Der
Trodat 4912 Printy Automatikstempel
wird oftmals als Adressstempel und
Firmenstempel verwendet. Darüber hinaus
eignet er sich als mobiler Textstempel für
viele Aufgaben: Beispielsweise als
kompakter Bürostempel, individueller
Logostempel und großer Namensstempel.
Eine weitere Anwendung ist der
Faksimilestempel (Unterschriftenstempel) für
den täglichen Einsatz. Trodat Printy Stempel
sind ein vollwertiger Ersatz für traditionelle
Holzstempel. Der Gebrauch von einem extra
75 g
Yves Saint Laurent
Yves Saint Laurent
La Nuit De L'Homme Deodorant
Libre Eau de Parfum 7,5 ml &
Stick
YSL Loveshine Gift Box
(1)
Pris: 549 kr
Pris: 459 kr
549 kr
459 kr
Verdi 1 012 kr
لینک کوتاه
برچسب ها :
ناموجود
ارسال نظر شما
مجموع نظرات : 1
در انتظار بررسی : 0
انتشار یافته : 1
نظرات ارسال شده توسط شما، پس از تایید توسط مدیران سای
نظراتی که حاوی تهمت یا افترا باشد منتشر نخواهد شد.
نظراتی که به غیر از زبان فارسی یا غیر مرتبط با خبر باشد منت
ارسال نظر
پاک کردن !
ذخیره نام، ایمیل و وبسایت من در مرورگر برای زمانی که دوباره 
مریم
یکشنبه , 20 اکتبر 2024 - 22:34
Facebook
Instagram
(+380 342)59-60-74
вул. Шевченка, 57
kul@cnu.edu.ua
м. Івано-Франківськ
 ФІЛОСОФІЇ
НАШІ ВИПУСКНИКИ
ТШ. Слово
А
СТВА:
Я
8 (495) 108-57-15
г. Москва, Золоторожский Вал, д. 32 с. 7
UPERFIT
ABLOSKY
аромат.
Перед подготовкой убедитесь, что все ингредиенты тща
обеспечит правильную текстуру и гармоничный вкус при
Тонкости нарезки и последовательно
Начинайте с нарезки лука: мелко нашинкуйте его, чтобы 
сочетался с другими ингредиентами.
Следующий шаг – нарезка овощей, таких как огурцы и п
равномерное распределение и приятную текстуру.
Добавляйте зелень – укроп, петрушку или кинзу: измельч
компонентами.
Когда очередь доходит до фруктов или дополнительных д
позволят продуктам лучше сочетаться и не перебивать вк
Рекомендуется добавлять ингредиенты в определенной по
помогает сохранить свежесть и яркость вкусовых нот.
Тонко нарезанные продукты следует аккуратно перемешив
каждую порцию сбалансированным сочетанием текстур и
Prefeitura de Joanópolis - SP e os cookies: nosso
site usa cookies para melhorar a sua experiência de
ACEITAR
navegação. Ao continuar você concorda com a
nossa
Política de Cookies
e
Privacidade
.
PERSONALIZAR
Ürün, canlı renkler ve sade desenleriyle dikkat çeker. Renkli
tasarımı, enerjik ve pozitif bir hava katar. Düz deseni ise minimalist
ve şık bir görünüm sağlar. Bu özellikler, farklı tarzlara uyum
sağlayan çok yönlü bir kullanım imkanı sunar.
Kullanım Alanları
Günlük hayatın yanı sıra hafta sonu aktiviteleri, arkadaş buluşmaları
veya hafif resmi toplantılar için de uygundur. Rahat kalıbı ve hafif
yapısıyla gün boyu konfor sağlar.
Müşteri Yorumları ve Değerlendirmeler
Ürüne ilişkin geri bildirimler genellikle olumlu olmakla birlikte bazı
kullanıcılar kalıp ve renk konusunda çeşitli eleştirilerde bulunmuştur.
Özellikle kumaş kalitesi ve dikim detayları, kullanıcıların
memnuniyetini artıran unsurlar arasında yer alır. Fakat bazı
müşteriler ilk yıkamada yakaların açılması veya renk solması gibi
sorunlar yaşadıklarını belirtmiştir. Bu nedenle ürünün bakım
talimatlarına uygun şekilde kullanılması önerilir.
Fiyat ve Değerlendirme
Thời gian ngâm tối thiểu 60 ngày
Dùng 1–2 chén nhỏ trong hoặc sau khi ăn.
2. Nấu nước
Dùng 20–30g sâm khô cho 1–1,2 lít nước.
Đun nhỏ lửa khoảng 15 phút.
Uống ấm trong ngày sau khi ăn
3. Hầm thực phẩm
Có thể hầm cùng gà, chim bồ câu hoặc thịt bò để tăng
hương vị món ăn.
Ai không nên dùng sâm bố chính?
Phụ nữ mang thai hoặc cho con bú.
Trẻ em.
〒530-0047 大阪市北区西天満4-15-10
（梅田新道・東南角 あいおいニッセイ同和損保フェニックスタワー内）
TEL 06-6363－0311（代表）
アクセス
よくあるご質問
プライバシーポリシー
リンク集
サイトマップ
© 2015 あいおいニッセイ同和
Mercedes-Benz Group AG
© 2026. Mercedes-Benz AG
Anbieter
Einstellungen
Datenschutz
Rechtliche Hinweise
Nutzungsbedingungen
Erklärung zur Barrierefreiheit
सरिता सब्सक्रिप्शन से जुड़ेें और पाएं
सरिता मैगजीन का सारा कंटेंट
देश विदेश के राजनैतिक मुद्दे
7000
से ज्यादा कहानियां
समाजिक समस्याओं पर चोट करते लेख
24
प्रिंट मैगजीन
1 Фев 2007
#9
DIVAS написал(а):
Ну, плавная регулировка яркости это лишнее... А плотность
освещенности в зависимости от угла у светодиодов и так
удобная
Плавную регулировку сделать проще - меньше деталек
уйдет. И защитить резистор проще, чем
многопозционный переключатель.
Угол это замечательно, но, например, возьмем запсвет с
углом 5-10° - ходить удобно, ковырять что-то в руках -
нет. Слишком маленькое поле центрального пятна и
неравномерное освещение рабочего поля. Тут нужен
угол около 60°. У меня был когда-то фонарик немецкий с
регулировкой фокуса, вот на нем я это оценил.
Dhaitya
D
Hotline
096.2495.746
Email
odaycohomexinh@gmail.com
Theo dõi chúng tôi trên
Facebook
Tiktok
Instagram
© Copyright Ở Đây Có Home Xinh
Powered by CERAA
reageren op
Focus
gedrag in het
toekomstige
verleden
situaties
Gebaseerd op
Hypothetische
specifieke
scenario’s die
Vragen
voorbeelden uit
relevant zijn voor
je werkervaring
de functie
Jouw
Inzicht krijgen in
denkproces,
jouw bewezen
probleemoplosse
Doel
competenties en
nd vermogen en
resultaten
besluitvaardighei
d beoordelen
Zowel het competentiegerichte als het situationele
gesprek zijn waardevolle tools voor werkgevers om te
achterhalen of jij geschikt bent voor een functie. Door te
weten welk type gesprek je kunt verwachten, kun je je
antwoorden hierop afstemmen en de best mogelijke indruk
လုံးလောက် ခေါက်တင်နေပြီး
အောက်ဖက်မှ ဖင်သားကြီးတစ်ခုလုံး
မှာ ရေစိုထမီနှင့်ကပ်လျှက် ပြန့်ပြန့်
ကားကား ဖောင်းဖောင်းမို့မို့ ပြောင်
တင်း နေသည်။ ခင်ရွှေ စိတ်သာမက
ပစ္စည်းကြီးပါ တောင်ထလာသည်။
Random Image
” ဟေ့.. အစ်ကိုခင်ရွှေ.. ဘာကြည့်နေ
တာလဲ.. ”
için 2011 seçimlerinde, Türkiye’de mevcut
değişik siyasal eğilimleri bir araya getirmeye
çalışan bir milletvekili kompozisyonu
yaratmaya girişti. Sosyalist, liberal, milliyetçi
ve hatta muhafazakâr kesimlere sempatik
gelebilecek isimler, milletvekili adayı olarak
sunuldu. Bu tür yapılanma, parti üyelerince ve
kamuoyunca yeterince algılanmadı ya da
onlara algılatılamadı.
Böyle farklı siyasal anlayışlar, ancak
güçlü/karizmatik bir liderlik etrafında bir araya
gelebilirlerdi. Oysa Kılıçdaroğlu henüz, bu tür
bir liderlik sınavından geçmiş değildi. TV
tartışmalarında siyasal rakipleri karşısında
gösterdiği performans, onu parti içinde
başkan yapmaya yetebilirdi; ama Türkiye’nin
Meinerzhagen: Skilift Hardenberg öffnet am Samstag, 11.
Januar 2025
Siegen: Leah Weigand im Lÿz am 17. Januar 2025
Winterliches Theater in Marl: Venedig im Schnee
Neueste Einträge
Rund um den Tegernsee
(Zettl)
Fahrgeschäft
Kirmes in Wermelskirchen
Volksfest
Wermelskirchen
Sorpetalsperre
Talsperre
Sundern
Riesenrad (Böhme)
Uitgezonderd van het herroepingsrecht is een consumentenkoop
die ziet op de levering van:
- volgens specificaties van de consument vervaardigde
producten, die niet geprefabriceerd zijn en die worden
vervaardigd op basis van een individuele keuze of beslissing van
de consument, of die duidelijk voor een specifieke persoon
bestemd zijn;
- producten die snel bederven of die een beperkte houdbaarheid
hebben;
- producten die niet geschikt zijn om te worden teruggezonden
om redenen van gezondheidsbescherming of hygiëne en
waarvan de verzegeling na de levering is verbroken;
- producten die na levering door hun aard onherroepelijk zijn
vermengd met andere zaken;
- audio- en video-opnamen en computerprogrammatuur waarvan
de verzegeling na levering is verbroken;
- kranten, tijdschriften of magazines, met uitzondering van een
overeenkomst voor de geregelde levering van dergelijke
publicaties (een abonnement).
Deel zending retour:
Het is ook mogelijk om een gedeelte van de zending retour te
* * *
* [To do]:
Please copy the lines in the records above between the one holding "Kullanım Alanları" and the one holding "sorunlar yaşadıklarını belirtmiştir.", inclusive, exactly and with no other line.

* [Answer for the task]:
Kullanım Alanları
Günlük hayatın yanı sıra hafta sonu aktiviteleri, arkadaş buluşmaları
veya hafif resmi toplantılar için de uygundur. Rahat kalıbı ve hafif
yapısıyla gün boyu konfor sağlar.
Müşteri Yorumları ve Değerlendirmeler
Ürüne ilişkin geri bildirimler genellikle olumlu olmakla birlikte bazı
kullanıcılar kalıp ve renk konusunda çeşitli eleştirilerde bulunmuştur.
Özellikle kumaş kalitesi ve dikim detayları, kullanıcıların
memnuniyetini artıran unsurlar arasında yer alır. Fakat bazı
müşteriler ilk yıkamada yakaların açılması veya renk solması gibi
sorunlar yaşadıklarını belirtmiştir. Bu nedenle ürünün bakım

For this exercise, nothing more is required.